**Problem statement**
Below are some records. Write out exactly their lines from the one with "DESCARGA LA APP" through the one with "Neu: FASD-Erklärbuch für junge Menschen mit", and leave the pictures behind.

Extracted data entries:

# # # # #

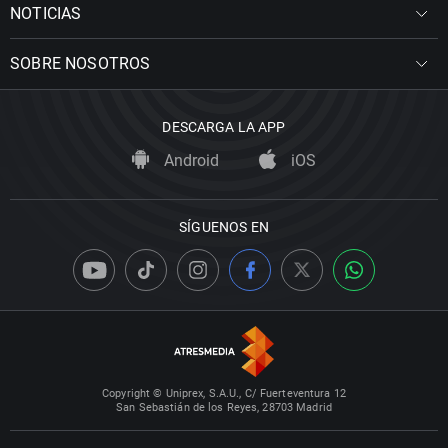
NOTICIAS
SOBRE NOSOTROS
DESCARGA LA APP
Android
iOS
SÍGUENOS EN
Copyright © Uniprex, S.A.U., C/ Fuerteventura 12
San Sebastián de los Reyes, 28703 Madrid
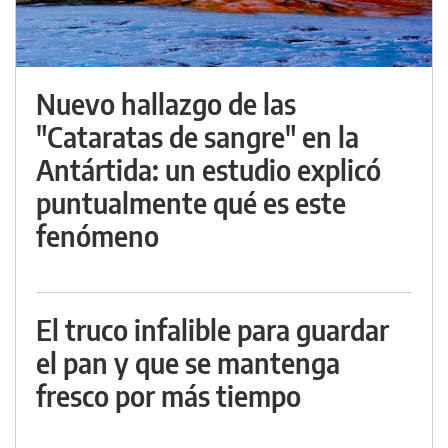
Nuevo hallazgo de las
"Cataratas de sangre" en la
Antártida: un estudio explicó
puntualmente qué es este
fenómeno
El truco infalible para guardar
el pan y que se mantenga
fresco por más tiempo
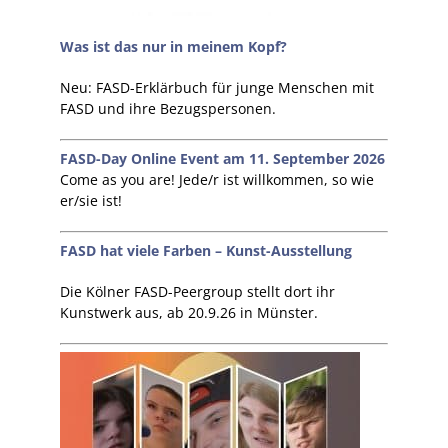
Was ist das nur in meinem Kopf?
Neu: FASD-Erklärbuch für junge Menschen mit
FASD und ihre Bezugspersonen.
FASD-Day Online Event am 11. September 2026
Come as you are! Jede/r ist willkommen, so wie
er/sie ist!
FASD hat viele Farben – Kunst-Ausstellung
Die Kölner FASD-Peergroup stellt dort ihr
Kunstwerk aus, ab 20.9.26 in Münster.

# # # # #

**Final answer**
DESCARGA LA APP
Android
iOS
SÍGUENOS EN
Copyright © Uniprex, S.A.U., C/ Fuerteventura 12
San Sebastián de los Reyes, 28703 Madrid
Nuevo hallazgo de las
"Cataratas de sangre" en la
Antártida: un estudio explicó
puntualmente qué es este
fenómeno
El truco infalible para guardar
el pan y que se mantenga
fresco por más tiempo
Was ist das nur in meinem Kopf?
Neu: FASD-Erklärbuch für junge Menschen mit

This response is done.